With that being said, there were a few gems in the book:

  • Practice Questions to Boost Your USMLE Step 1 Score: 8 Tips (p. 63)
  • USMLE Test Prep Courses: 3 Studies to Review Prior to Enrolling (p. 71)
  • To Take or Not to Take the USMLE: 5 Points to Consider for Osteopathic Students (p. 98)

The last two articles listed were especially helpful because I have not seen the information anywhere before. In fact, if you consider what is said in USMLE Test Prep Courses: 3 Studies to Review Prior to Enrolling, you could potentially save thousands of dollars from just this article. This article alone is worth the price of the book.

(No, I am not going to tell you what it said. Go buy the book if you want to know. I already included the page number.)

Overall, I recommend the book. It is a solid book full of useful information, but it is not as good as Success on the Wards: 250 Rules for Clerkship Success and The Successful Match: 200 Rules to Succeed in the Residency Match.

The book has so much information about everything (except for preclinical courses) that there has to be a part of the book that will satisfy your interests.

I received a copy of the book from the publisher for me to review. Do keep in mind that it will not influence my opinion of the book. If the book is good, I will write a good review. If the book is not so great, my review will reflect that.

Soon after I have put up the review, the publisher wanted to give a response as to why the book contains what it contains. This is what he has to say:

Publisher’s Response:

For the new medical student, our chapters on emotional well-being and professionalism may not be as exciting to read as chapters on preclinical courses, USMLE, COMLEX, and choosing a specialty. Many students, when hearing about a curriculum on professionalism, have similar reactions. “I already hold these values. Why should any of this concern me?” The studies that we describe provide a definitive answer to that question. Most students are surprised to learn that the stresses and challenges of medical school can affect attitude, behavior, and conduct. However, this conclusion is clearly supported by a number of studies.

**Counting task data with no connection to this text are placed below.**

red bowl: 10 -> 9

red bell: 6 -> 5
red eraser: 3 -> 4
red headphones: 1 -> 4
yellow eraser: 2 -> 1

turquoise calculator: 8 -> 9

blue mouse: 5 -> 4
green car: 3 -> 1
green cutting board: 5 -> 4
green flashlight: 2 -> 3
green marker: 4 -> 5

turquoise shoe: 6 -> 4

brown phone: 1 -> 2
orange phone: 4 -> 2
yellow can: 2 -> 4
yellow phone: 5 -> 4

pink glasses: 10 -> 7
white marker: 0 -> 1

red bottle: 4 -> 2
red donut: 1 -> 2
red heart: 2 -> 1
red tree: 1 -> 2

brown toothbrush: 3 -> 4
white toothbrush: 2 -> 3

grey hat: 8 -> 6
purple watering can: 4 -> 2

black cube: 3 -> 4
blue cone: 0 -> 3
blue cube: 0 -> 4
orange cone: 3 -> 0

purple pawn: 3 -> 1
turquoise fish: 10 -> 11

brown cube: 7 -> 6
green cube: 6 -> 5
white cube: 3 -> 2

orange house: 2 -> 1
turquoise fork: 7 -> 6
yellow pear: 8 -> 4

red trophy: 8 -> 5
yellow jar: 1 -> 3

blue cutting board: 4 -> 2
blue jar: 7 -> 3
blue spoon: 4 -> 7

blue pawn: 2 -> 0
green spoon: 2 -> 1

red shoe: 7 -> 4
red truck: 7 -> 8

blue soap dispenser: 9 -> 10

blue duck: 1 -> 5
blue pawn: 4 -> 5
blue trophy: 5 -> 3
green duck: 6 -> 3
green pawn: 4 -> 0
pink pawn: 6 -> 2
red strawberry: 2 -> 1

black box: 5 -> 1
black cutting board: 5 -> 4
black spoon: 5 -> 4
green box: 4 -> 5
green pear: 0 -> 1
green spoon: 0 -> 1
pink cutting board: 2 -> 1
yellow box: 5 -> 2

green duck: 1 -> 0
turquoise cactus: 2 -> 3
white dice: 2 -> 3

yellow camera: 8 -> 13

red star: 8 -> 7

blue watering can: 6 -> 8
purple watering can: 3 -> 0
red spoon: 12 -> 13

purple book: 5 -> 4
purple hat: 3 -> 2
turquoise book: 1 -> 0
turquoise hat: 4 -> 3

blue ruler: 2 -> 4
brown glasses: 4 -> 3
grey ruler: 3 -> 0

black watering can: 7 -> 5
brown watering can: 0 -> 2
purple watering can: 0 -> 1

In our emotional well-being chapter, we present important information about stress, depression, and anxiety in medical school. In one study using the Beck Depression Inventory, median scores increased threefold from the time of matriculation to the end of second year, with 25% of the class showing considerable depressive or dysphoric symptoms. Given the scope of these problems, we believed that it was important to present these studies to students and educators so that strategies to promote medical student well-being can be discussed and implemented.